Beware of animals crossing roads as crashes spike in June

Beware of hitting wildlife crossing roads when traveling up north as animal-related crashes spike in June.

Arizona Game and Fish Department reports the higher-than-average number of wildlife-related crashes in June is likely due to the start of monsoon season. (Submitted photo)

The Arizona Department of Transportation’s Traffic Operations Center often receives “car versus deer” traffic calls during this time of year as it’s not uncommon for vehicle crashes with deer, antelope, elk, bear and other animals during a single evening when wildlife cross rural roads, according to a press release.

Since 2012, more collisions with animals – wildlife, livestock and family pets – happen in June than nearly every other month – October has most, the release said.

Also, more than 80 percent of animal-related crashes are with wildlife and 86 percent of crashes involving animals occur in rural areas annually; following crashes with wildlife (81.7 percent), livestock is the next common at 13.6 percent; family pets in urban areas make up 1.9 percent of crashes involving animals, the release added.

According to the Arizona Game and Fish Department, the higher-than-average number of wildlife-related crashes in June is likely due to the beginning of monsoon season.

The “green up” of plants provides more available water, allowing wildlife to travel greater distances and forage, the release noted. June is also the time when more motorists are traveling to Arizona’s high country, causing more vehicles on roads, the release added.

However, ADOT has implemented solutions that promote safe travel while protecting wildlife and connecting ecosystems in some of the most heavily-traveled migratory corridors, the release stated.

These projects include wildlife underpasses and elk crossings along State Route 260 east of Payson, desert bighorn sheep overpasses near Hoover Dam on US 93 and two wildlife crossing structures on State Route 77 near Tucson.

By partnering with AZGFD, these efforts have increased vehicle-travel safety while preserving and protecting wildlife, noted the release.

For example, a fencing project linking three existing crossing structures on SR 260 reduced elk-vehicle collisions by 98 percent during a six-year span, stated the release.

When traveling in rural areas, drivers are encouraged to heed signs indicating areas where wildlife is prone to cross roads.

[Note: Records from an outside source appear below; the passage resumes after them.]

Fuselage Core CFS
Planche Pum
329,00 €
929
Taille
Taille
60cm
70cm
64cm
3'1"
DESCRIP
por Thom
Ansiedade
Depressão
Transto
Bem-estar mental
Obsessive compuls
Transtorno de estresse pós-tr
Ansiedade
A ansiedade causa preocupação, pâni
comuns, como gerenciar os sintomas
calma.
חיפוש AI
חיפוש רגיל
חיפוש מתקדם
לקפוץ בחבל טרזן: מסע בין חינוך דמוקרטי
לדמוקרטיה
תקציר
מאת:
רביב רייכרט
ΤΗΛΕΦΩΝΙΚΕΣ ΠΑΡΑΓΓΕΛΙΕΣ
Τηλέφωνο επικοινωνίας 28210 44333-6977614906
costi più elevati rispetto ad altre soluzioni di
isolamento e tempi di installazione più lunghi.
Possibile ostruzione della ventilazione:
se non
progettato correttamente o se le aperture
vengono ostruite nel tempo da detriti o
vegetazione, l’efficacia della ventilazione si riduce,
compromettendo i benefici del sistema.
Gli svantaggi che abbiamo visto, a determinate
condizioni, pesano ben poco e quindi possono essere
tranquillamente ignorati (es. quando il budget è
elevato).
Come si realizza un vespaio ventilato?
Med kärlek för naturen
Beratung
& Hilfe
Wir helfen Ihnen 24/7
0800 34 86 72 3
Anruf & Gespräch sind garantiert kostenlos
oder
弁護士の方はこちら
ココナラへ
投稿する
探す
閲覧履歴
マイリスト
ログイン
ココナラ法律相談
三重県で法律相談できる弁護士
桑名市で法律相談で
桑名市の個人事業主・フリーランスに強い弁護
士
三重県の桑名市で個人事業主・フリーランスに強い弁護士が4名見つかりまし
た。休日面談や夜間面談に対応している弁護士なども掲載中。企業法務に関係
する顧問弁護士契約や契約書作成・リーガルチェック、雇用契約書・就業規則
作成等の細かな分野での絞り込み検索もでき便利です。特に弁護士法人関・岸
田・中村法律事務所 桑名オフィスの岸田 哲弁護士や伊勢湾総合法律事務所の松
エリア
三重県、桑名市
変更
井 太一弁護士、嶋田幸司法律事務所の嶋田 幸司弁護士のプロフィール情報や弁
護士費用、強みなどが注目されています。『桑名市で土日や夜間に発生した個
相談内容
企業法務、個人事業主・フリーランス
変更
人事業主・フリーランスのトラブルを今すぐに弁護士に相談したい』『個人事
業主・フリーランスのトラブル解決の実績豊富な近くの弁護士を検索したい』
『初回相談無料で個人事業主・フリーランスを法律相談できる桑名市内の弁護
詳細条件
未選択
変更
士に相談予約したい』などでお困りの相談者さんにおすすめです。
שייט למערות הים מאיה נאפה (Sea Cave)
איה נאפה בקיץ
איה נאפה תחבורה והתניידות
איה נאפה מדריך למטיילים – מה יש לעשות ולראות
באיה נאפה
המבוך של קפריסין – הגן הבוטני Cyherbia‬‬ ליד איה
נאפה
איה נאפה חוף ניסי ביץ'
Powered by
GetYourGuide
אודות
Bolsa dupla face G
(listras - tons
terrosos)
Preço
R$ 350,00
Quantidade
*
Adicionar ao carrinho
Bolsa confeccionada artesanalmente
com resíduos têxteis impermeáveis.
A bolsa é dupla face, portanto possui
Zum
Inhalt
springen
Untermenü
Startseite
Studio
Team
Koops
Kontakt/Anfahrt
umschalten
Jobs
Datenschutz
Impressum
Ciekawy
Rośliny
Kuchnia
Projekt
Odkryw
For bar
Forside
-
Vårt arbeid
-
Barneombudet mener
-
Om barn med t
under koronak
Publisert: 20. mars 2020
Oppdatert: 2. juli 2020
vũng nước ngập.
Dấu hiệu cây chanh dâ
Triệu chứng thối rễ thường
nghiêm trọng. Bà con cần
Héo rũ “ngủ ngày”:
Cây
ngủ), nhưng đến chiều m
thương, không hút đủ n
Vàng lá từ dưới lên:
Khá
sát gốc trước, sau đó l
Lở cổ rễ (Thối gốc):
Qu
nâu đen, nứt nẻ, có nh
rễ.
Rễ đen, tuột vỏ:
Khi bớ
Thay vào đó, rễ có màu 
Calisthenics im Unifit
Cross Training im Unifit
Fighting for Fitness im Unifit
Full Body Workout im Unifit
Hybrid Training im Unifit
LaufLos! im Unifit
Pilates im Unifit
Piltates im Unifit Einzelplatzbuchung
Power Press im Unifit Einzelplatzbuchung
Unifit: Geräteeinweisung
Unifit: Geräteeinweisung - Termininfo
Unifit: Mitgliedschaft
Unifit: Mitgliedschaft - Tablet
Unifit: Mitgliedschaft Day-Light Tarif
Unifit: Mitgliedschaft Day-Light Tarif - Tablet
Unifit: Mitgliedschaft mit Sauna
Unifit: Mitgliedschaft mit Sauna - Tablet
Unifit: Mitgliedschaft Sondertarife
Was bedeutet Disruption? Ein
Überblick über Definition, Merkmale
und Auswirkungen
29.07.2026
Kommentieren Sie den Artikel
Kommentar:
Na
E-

Obeying the speed limit and paying attention to the shoulders of roads will also reduce chances of hitting an animal, the release stated.

Here’s some tips:

  • Since deer are most active in early mornings and evenings, if you see one animal there are probably more so slow down.
  • Typically, you should not swerve to avoid hitting the animal, but stay in your lane and firmly brake.
  • If it is a very large animal – there is no oncoming traffic and the shoulder is safe on either side of the road – it may be safer to swerve rather than risk the impact from a large animal like a cow, horse or adult bull elk.